Just a month before unleashing a deadly rampage at the Washington Navy Yard, crazed gunman Aaron Alexis told cops he hearing voices and that people were sending “vibrations to his body” to keep him from sleeping, officials said Tuesday.

Alexis‘ bizarre rantings can be found in a police report in Rhode Island, where Newport cops came to his hotel room one day last month at 6 a.m. and listened to him ramble about a “microwave machine” that that was being used to send vibrations through the ceiling to keep  him from sleeping.

Alexis stayed at three different hotels that night, Aug. 7, to try to elude the imagined evil-doers, yet insisted to cops that he had never had any sort of mental episode.

“I advised … to stay away from the individuals that are following him and to notify NPD if they attempt to make contact with him,” an officer wrote in the report.

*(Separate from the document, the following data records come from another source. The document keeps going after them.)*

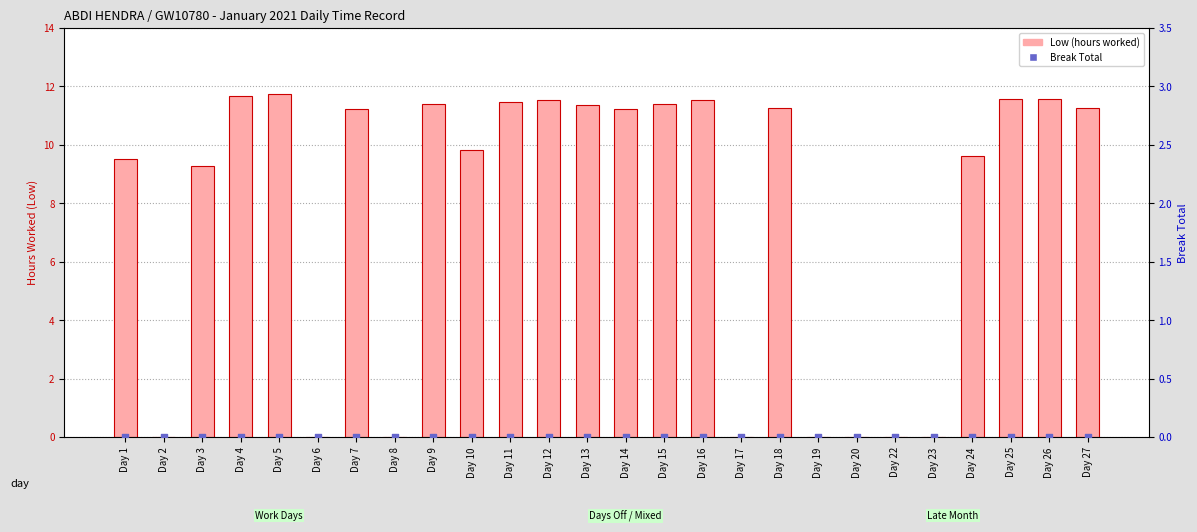

At how many categories does at least one series exceed 2?

18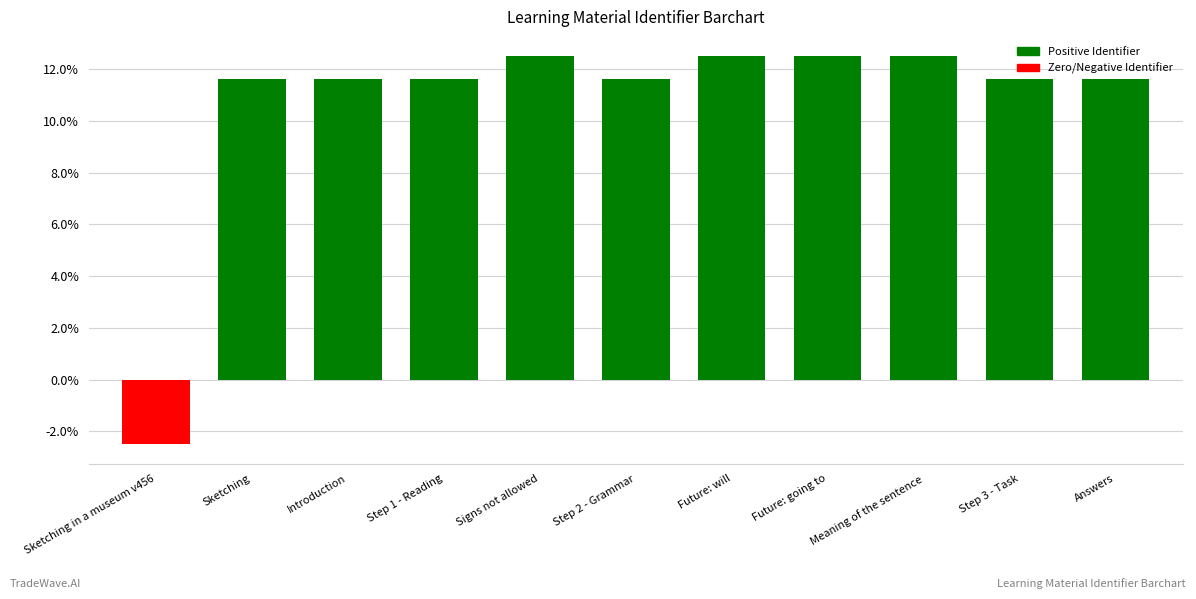

The value at Signs not allowed is 12.5. True or false?

True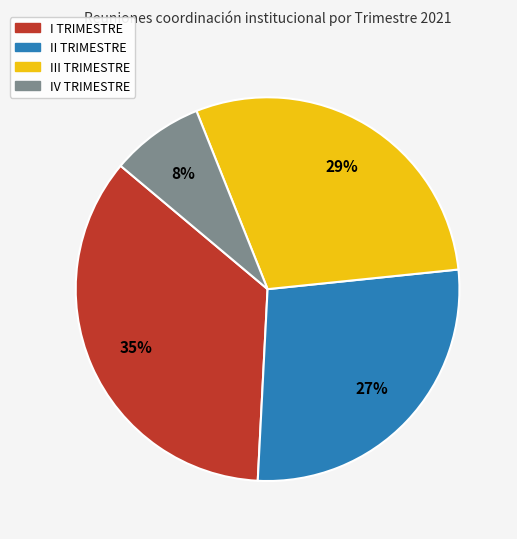

True or false: IV TRIMESTRE accounts for 8% of the total.

True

Alexis told the officers that he was a naval contractor, and that he had gotten into an altercation with someone at the airport during a flight from Virginia to Rhode Island.

He said the person “had sent three people to follow him and to keep him awake by talking to him and sending vibrations to his body” cops said

Alexis told the cops he “had never felt anything like this before,” and that “he was worried these people were going to harm him,” the report said.

It was not clear why Alexis was in Rhode Island.